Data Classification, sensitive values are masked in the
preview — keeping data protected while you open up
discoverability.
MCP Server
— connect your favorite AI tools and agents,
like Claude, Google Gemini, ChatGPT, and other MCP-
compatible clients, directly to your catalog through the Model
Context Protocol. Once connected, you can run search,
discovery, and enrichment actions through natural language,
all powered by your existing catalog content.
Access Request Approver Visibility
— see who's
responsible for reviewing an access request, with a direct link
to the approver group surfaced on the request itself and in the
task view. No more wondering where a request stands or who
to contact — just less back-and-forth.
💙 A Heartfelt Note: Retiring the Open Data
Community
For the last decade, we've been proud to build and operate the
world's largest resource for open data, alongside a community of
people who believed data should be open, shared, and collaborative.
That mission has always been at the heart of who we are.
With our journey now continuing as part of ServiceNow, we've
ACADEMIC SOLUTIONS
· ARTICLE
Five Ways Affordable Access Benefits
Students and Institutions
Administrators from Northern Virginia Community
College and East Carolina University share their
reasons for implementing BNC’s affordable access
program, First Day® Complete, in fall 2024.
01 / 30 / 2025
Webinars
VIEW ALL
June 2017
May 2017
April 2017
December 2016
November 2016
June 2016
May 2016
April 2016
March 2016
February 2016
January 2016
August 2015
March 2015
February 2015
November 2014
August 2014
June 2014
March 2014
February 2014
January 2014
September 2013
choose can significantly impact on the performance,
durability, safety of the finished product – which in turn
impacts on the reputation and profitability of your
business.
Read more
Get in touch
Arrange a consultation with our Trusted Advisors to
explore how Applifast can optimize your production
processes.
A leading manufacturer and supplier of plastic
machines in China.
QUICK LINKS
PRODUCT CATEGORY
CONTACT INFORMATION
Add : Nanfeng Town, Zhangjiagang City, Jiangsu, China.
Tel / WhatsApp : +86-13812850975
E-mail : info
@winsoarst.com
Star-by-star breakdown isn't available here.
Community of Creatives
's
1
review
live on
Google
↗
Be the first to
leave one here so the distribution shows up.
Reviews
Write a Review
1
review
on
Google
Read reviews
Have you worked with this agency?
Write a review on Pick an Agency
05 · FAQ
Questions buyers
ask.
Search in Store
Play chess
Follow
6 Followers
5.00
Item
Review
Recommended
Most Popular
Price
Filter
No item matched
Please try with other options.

# EXERCISE PROMPT:
What lines in the material above include "through"? Copy every one of them.

# WRITTEN SOLUTION:
compatible clients, directly to your catalog through the Model
discovery, and enrichment actions through natural language,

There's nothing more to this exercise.